# Spring is here! My puppy is too distracted to poop!



## TobyJohn (Jan 21, 2013)

It sounds hilarious, but it's NOT. I'm so incredibly frustrated by my puppy's behavior right now, I could scream. He is 8 months old, and pretty well house-trained. He rings a bell to go outside. He did great during the winter months, no problem with snow.

It's the SPRING that's the problem! The snow is almost gone, and Toby is absolutely 100% obsessed with smelling every single blade of grass, clump of mud, tiny twig, old leaf, etc. He is distracted by geese flying by, squirrels in the trees, kids playing outside. He rings the bell to go out, but he won't poop! (for some reason, peeing is no problem at all)

I take him for 20-30 minute walks in the morning and afternoon. He always used to poop during these walks, but not anymore. He's too distracted by all of the wonders of Spring! 

So every day for the past 4 days, this has been going on. No pooping on walks, followed by multiple bell-ringing and me putting on his leash and taking him out so he can......NOT POOP! (we don't have a fenced in yard, so I have to leash him and take him out every time) And, inevitably, he ends up pooping in the kitchen, right next to the front door. Something he hasn't done in months. Now he's done it 4 days in a row. 

Advice!??!?!?


----------



## megs2219 (Feb 23, 2013)

I had that problem with my puppy during inital housebreaking - he was so distracted with outside smells that he wouldn't go and then when we'd get back inside he'd be like "oh, i'm bored now lets go potty". What worked best for me was taking him out and if he didn't go in the first 3 minutes we went right back inside and tried it again later (10 if I was sure he had to go like in the morning, maybe 30 minutes if I wasn't sure). If he did go then he got at least 10 minutes outside, a walk or playtime. It took a little while but then he finally made the connection. 

Now that was for doing either (i had issues with both), it might be a little tricker with just poop because they don't always have to do that but you might try something to that effect, especially when you know he needs to go (like first thing in the morning).


----------



## doxiemommy (Dec 18, 2009)

Is he fed on a schedule? If so, it should make KNOWING when he needs to poop a bit easier.

When you take him out in the yard to potty, or when you walk him, if he does NOT potty, then you basically know he still needs to potty. If he still needs to potty, he should not be allowed unsupervised access to the home. He should be right in your sight, even within your reach until you are finally able to get him to potty. Because the way it is now, you take him out, repeatedly, he doesn't potty, so you know he still has to go, then you bring him in, and let him off the leash, and a bit later he potties. You're almost setting him up to fail by not sticking with it til he poops.

When you take him out to poop, in the yard, how long do you stay? 
I would stay no more than 5 minutes. If he starts exploring flowers, birds, noises, etc, take him right back in. BUT, when you take him in, keep him right in your sight. In fact, keep him on the leash, and use the leash to tether him to you. Wait 5 minutes and try again outside. Basically this method is outside for 5 minutes to try to potty, then inside for 5 minutes to wait for the next outside try. Alternate, 5 minutes outside, 5 minutes inside.

++++

§ **WORK ITEM**
Rewrite everything in the puppy thread from "I had that problem" down to "in the morning).", changing "puppy" to "dog". The items have no connection to the puppy thread.

++++

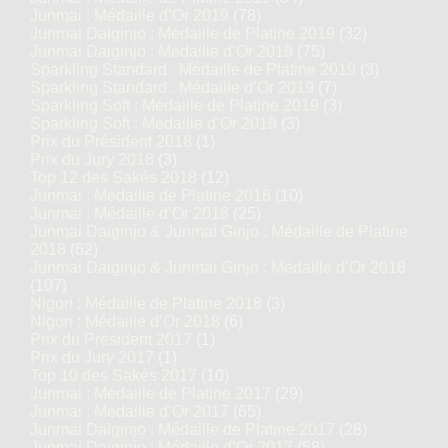
Junmai : Médaille d’Or 2019
(78)
Junmai Daiginjo : Médaille de Platine 2019
(32)
Junmai Daiginjo : Médaille d’Or 2019
(75)
Sparkling Standard : Médaille de Platine 2019
(3)
Sparkling Standard : Médaille d’Or 2019
(7)
Sparkling Soft : Médaille de Platine 2019
(3)
Sparkling Soft : Médaille d’Or 2019
(3)
Prix du Président 2018
(1)
Prix du Jury 2018
(3)
Top 12 des Sakés 2018
(12)
Junmai : Médaille de Platine 2018
(10)
Junmai : Médaille d’Or 2018
(25)
Junmai Daiginjo & Junmai Ginjo : Médaille de Platine
2018
(62)
Junmai Daiginjo & Junmai Ginjo : Médaille d’Or 2018
(107)
Nigori : Médaille de Platine 2018
(3)
Nigori : Médaille d’Or 2018
(6)
Prix du Président 2017
(1)
Prix du Jury 2017
(1)
Top 10 des Sakés 2017
(10)
Junmai : Médaille de Platine 2017
(29)
Junmai : Médaille d’Or 2017
(65)
Junmai Daiginjo : Médaille de Platine 2017
(28)
Junmai Daiginjo : Médaille d’Or 2017
(58)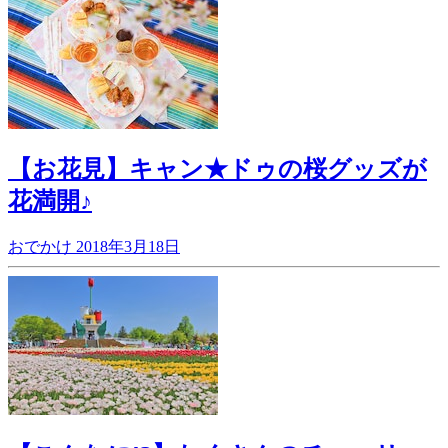
【お花見】キャン★ドゥの桜グッズが
花満開♪
おでかけ
2018年3月18日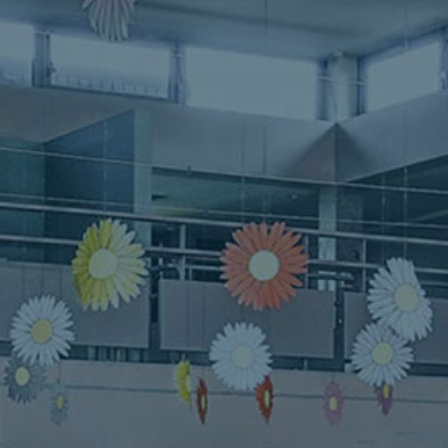
Planning
Nous rejoindre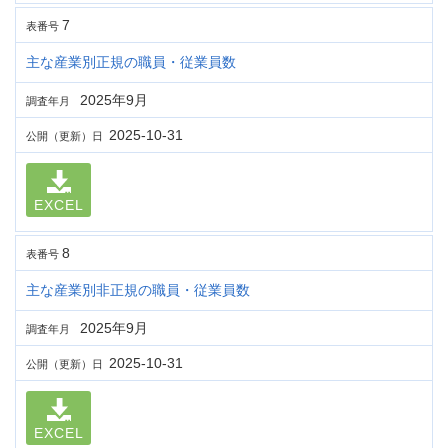
7
表番号
主な産業別正規の職員・従業員数
2025年9月
調査年月
2025-10-31
公開（更新）日
EXCEL
8
表番号
主な産業別非正規の職員・従業員数
2025年9月
調査年月
2025-10-31
公開（更新）日
EXCEL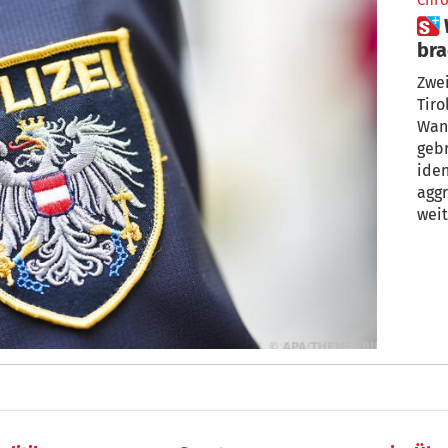
Chro
 Wucherer-Wanderhändler
bra
Eur
Zwe
Tiro
Wan
gebr
iden
aggr
weit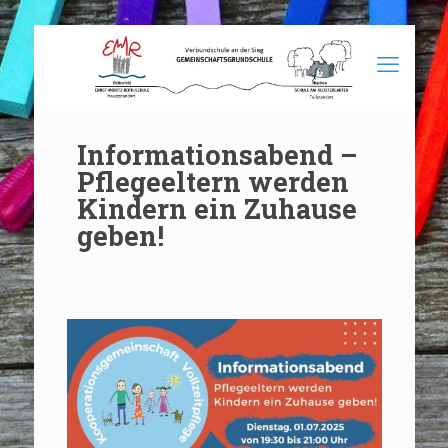
Informationsabend –
Pflegeeltern werden
Kindern ein Zuhause
geben!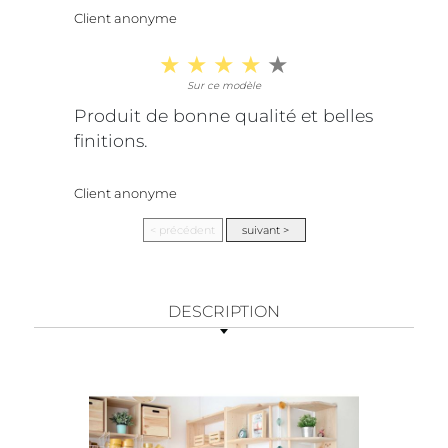
Client anonyme
Sur ce modèle
Produit de bonne qualité et belles
finitions.
Client anonyme
DESCRIPTION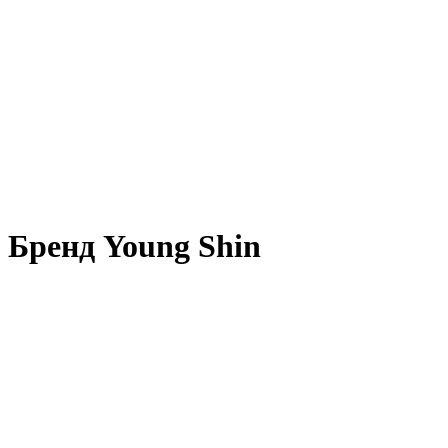
Бренд Young Shin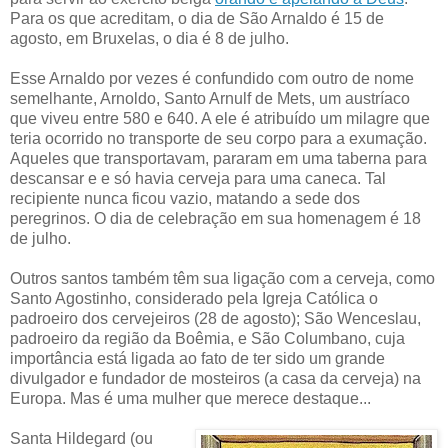
Para os que acreditam, o dia de São Arnaldo é 15 de
agosto, em Bruxelas, o dia é 8 de julho.
Esse Arnaldo por vezes é confundido com outro de nome
semelhante, Arnoldo, Santo Arnulf de Mets, um austríaco
que viveu entre 580 e 640. A ele é atribuído um milagre que
teria ocorrido no transporte de seu corpo para a exumação.
Aqueles que transportavam, pararam em uma taberna para
descansar e e só havia cerveja para uma caneca. Tal
recipiente nunca ficou vazio, matando a sede dos
peregrinos. O dia de celebração em sua homenagem é 18
de julho.
Outros santos também têm sua ligação com a cerveja, como
Santo Agostinho, considerado pela Igreja Católica o
padroeiro dos cervejeiros (28 de agosto); São Wenceslau,
padroeiro da região da Boêmia, e São Columbano, cuja
importância está ligada ao fato de ter sido um grande
divulgador e fundador de mosteiros (a casa da cerveja) na
Europa. Mas é uma mulher que merece destaque...
Santa Hildegard (ou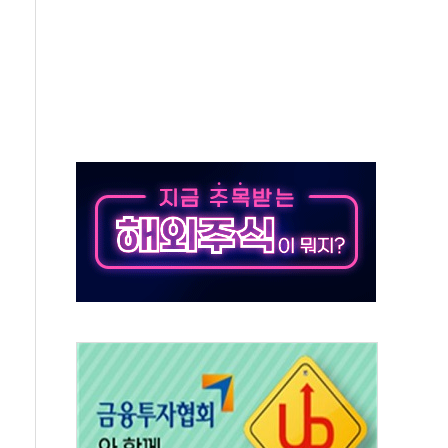
버리지 위험수위…숨은 차입이 더 큰 변수"
대응 1단계 진압 중
야, 경쟁상대 中과 비교해야"
하는 '선봉'의 대민 봉사
미사일 1발 발사… 올해 10번째·42일 만 도발
 새 안보 위기… 반군·마약카르텔이 습득해 전투 활용
어선 구조
무해한 표면 부식 물질"
분만에 진화...외국인 노동자 숨져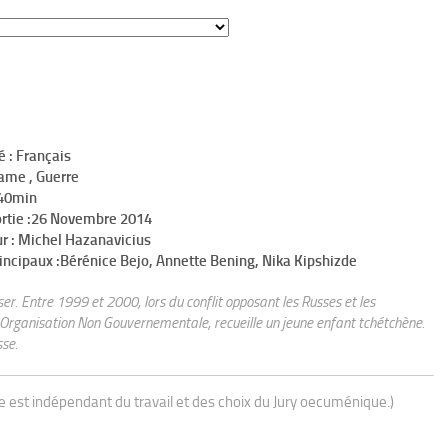
é : Français
ame , Guerre
h40min
ortie :26 Novembre 2014
r : Michel Hazanavicius
incipaux :Bérénice Bejo, Annette Bening, Nika Kipshizde
er. Entre 1999 et 2000, lors du conflit opposant les Russes et les
 Organisation Non Gouvernementale, recueille un jeune enfant tchétchène.
sse.
ue est indépendant du travail et des choix du Jury oecuménique.)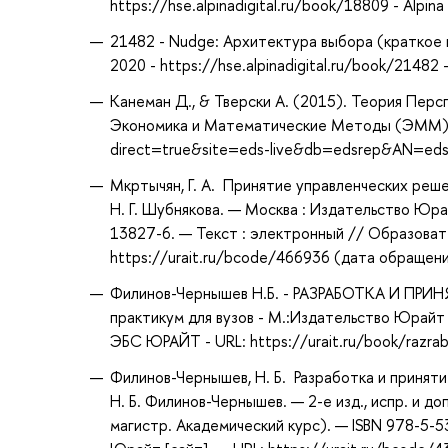
https://hse.alpinadigital.ru/book/18809 - Alpina
21482 - Nudge: Архитектура выбора (краткое и
2020 - https://hse.alpinadigital.ru/book/21482 -
Канеман Д., & Тверски А. (2015). Теория Перс
Экономика и Математические Методы (ЭММ), (1
direct=true&site=eds-live&db=edsrep&AN=eds
Мкртычян, Г. А. Принятие управленческих решен
Н. Г. Шубнякова. — Москва : Издательство Юра
13827-6. — Текст : электронный // Образоват
https://urait.ru/bcode/466936 (дата обращени
Филинов-Чернышев Н.Б. - РАЗРАБОТКА И ПРИНЯ
практикум для вузов - М.:Издательство Юрайт 
ЭБС ЮРАЙТ - URL: https://urait.ru/book/razrabo
Филинов-Чернышев, Н. Б. Разработка и приняти
Н. Б. Филинов-Чернышев. — 2-е изд., испр. и д
магистр. Академический курс). — ISBN 978-5-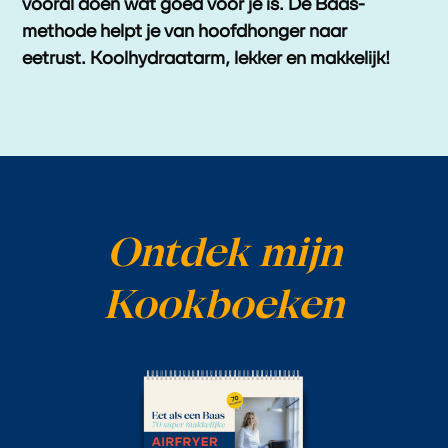
vooral
doén wat goed voor je is.
De Baas-
methode helpt je
van hoofdhonger naar
eetrust.
Koolhydraatarm, lekker en makkelijk!
Ontdek mijn
Kookboeken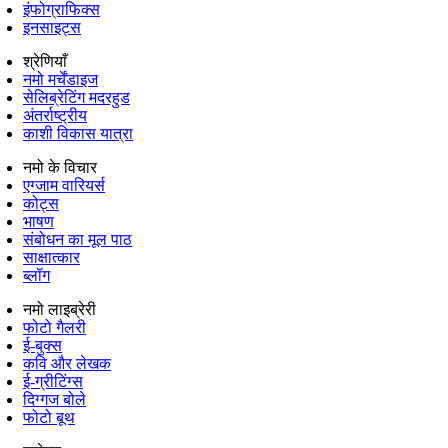
इंफोग्राफिक्स
इनसाइट्स
श्रेणियाँ
नमो मर्चेंडाइज
सेलिब्रेटिंग मदरहुड
अंतर्राष्‍ट्रीय
काशी विकास यात्रा
नमो के विचार
एग्जाम वारियर्स
कोट्स
भाषण
संबोधन का मूल पाठ
साक्षात्कार
ब्लॉग
नमो लाइब्रेरी
फोटो गैलरी
ई-बुक्स
कवि और लेखक
ई-ग्रीटिंग्स
दिग्गज बोले
फोटो बूथ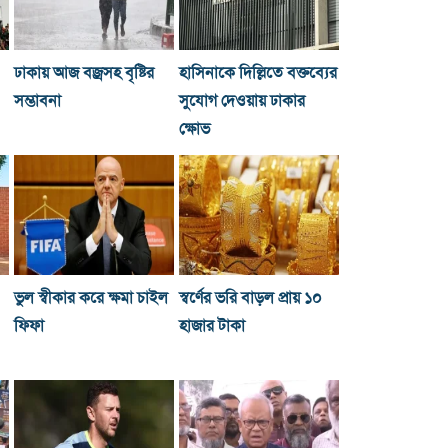
ঢাকায় আজ বজ্রসহ বৃষ্টির
হাসিনাকে দিল্লিতে বক্তব্যের
সম্ভাবনা
সুযোগ দেওয়ায় ঢাকার
ক্ষোভ
ভুল স্বীকার করে ক্ষমা চাইল
স্বর্ণের ভরি বাড়ল প্রায় ১০
ফিফা
হাজার টাকা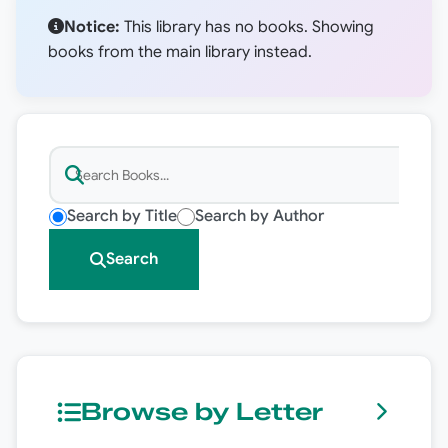
Notice:
This library has no books. Showing
books from the main library instead.
Search by Title
Search by Author
Search
Browse by Letter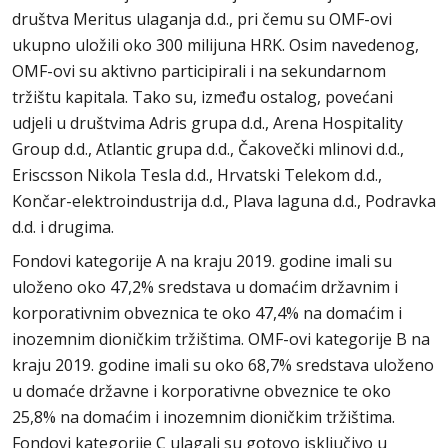
društva Meritus ulaganja d.d., pri čemu su OMF-ovi
ukupno uložili oko 300 milijuna HRK. Osim navedenog,
OMF-ovi su aktivno participirali i na sekundarnom
tržištu kapitala. Tako su, između ostalog, povećani
udjeli u društvima Adris grupa d.d., Arena Hospitality
Group d.d., Atlantic grupa d.d., Čakovečki mlinovi d.d.,
Eriscsson Nikola Tesla d.d., Hrvatski Telekom d.d.,
Končar-elektroindustrija d.d., Plava laguna d.d., Podravka
d.d. i drugima.
Fondovi kategorije A na kraju 2019. godine imali su
uloženo oko 47,2% sredstava u domaćim državnim i
korporativnim obveznica te oko 47,4% na domaćim i
inozemnim dioničkim tržištima. OMF-ovi kategorije B na
kraju 2019. godine imali su oko 68,7% sredstava uloženo
u domaće državne i korporativne obveznice te oko
25,8% na domaćim i inozemnim dioničkim tržištima.
Fondovi kategorije C ulagali su gotovo isključivo u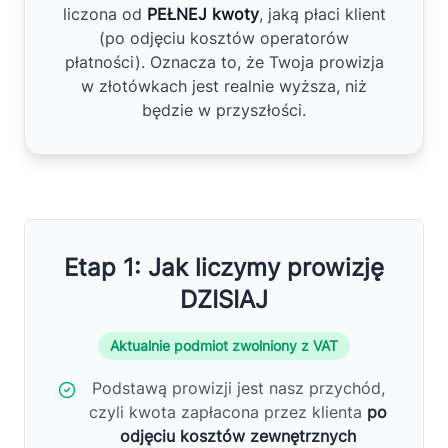
liczona od
PEŁNEJ kwoty
, jaką płaci klient
(po odjęciu kosztów operatorów
płatności). Oznacza to, że Twoja prowizja
w złotówkach jest realnie wyższa, niż
będzie w przyszłości.
Etap 1: Jak liczymy prowizję
DZISIAJ
Aktualnie podmiot zwolniony z VAT
Podstawą prowizji jest nasz przychód,
czyli kwota zapłacona przez klienta
po
odjęciu kosztów zewnętrznych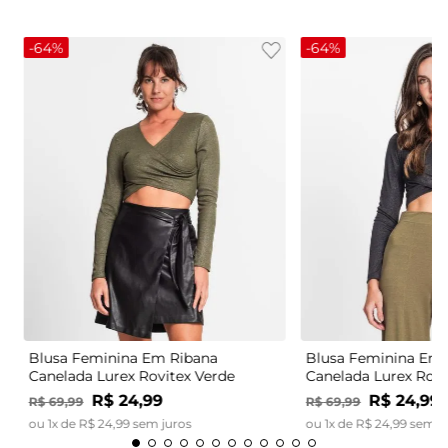
-
64%
-
64%
Blusa Feminina Em Ribana
Blusa Feminina Em 
Canelada Lurex Rovitex Verde
Canelada Lurex Rovi
R$
24
,
99
R$
24
,
99
R$
69
,
99
R$
69
,
99
ou
1
x de
R$
24
,
99
sem juros
ou
1
x de
R$
24
,
99
sem j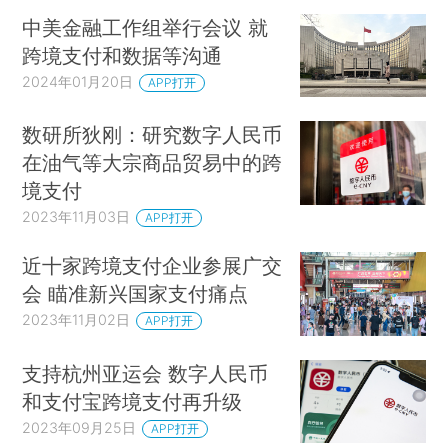
中美金融工作组举行会议 就
跨境支付和数据等沟通
2024年01月20日
APP打开
数研所狄刚：研究数字人民币
在油气等大宗商品贸易中的跨
境支付
2023年11月03日
APP打开
近十家跨境支付企业参展广交
会 瞄准新兴国家支付痛点
2023年11月02日
APP打开
支持杭州亚运会 数字人民币
和支付宝跨境支付再升级
2023年09月25日
APP打开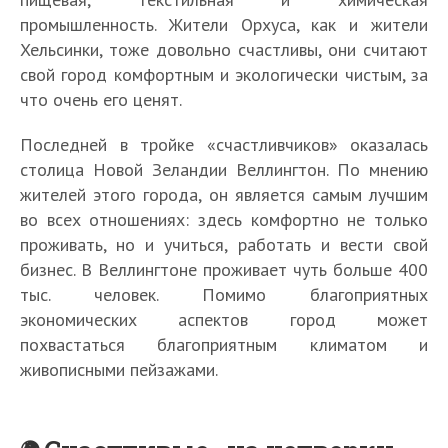
промышленность. Жители Орхуса, как и жители
Хельсинки, тоже довольно счастливы, они считают
свой город комфортным и экологически чистым, за
что очень его ценят.
Последней в тройке «счастливчиков» оказалась
столица Новой Зеландии Веллингтон. По мнению
жителей этого города, он является самым лучшим
во всех отношениях: здесь комфортно не только
проживать, но и учиться, работать и вести свой
бизнес. В Веллингтоне проживает чуть больше 400
тыс. человек. Помимо благоприятных
экономических аспектов город может
похвастаться благоприятным климатом и
живописными пейзажами.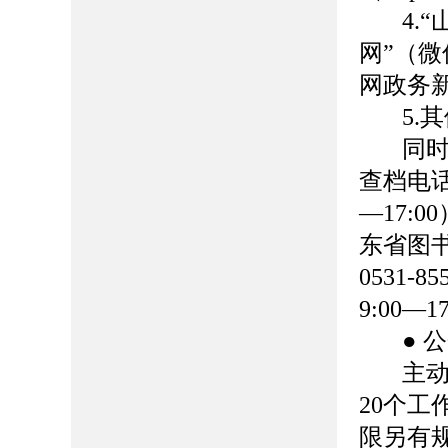
4.
网”（微
网政务
5.
同时
查档电话：
—17:
东省图
0531-
9:00
● 
主
20个
限另有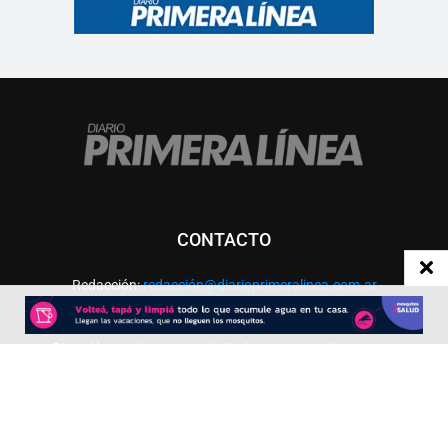
CONTACTO
Redacción:
redacció
n@diarioprimeralinea.com.ar
Publicidad:
publicidad@diarioprimeralinea.com.ar
Dirección:
Av. San Martín 317 - Resistencia - Chaco - Arg
Todos los derechos reservados ©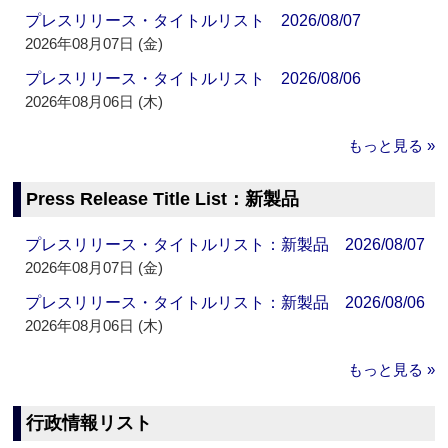
プレスリリース・タイトルリスト 2026/08/07
2026年08月07日 (金)
プレスリリース・タイトルリスト 2026/08/06
2026年08月06日 (木)
もっと見る »
Press Release Title List：新製品
プレスリリース・タイトルリスト：新製品 2026/08/07
2026年08月07日 (金)
プレスリリース・タイトルリスト：新製品 2026/08/06
2026年08月06日 (木)
もっと見る »
行政情報リスト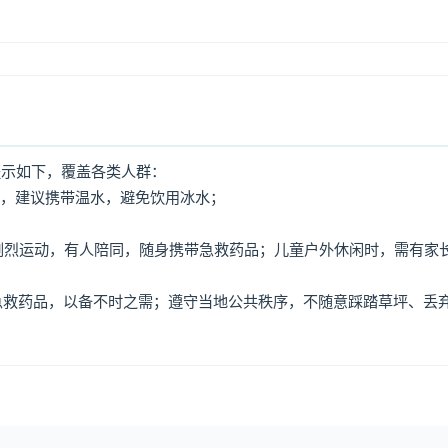
提示如下，覆盖各类人群：
水，建议携带温水，避免饮用冰水；
免剧烈运动，有人陪同，随身携带急救药品；儿童户外休闲时，需有家
、急救药品，以备不时之需；遵守当地公共秩序，不随意踩踏草坪、丢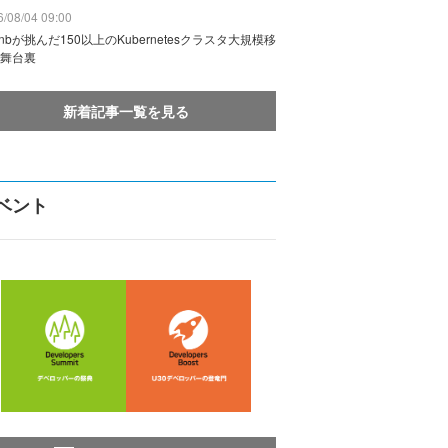
/08/04 09:00
rbnbが挑んだ150以上のKubernetesクラスタ大規模移
舞台裏
新着記事一覧を見る
ベント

++++

§ **EXERCISE ANSWER**
I had that problem with my dog during inital housebreaking - he was so distracted with outside smells that he wouldn't go and then when we'd get back inside he'd be like "oh, i'm bored now lets go potty". What worked best for me was taking him out and if he didn't go in the first 3 minutes we went right back inside and tried it again later (10 if I was sure he had to go like in the morning, maybe 30 minutes if I wasn't sure). If he did go then he got at least 10 minutes outside, a walk or playtime. It took a little while but then he finally made the connection. 

Now that was for doing either (i had issues with both), it might be a little tricker with just poop because they don't always have to do that but you might try something to that effect, especially when you know he needs to go (like first thing in the morning).